Endrick foi experimentado em diversas posições em campo, mas não conseguiu se firmar para ganhar a titularidade. Além disso, em diversas partidas, buscou o protagonismo, que não teve sucesso como em outros momentos na Seleção, Real Madrid e no Lyon.
Depois da Copa do Mundo, Endrick irá retornar ao Real Madrid com o fim de seu empréstimo para o Lyon. De um jovem promissor na seleção brasileira, adorado pela torcida, precisará conquistar seu espaço com José Mourinho — tarefa que poderia ser facilitada com um desempenho extraclasse no Mundial, algo que não ocorreu.
Raphinha
Tinha a missão de dividir o protagonismo com Vinicius Júnior no ataque da seleção brasileira, principalmente pelos seus desempenhos no Barcelona nas duas últimas temporadas, com Hansi Flick.
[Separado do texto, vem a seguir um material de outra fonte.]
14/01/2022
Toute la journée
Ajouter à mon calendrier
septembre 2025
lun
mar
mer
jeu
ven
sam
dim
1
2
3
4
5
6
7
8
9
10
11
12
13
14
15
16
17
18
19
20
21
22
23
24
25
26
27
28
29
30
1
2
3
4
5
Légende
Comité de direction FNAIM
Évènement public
Entretanto, o que se viu nos Estados Unidos foi um atacante pouco criativo e que sofreu com lesão.
Só conseguiu atuar contra Marrocos e Haiti, antes de se lesionar. Tentou se recuperar à tempo para voltar no mata-mata, e até ficou à disposição na eliminação diante da Noruega. Entretanto, pelo que mostrou em campo, chega a ter sua titularidade questionável com Ancelotti durante o próximo ciclo — e principalmente pelo desempenho de Rayan.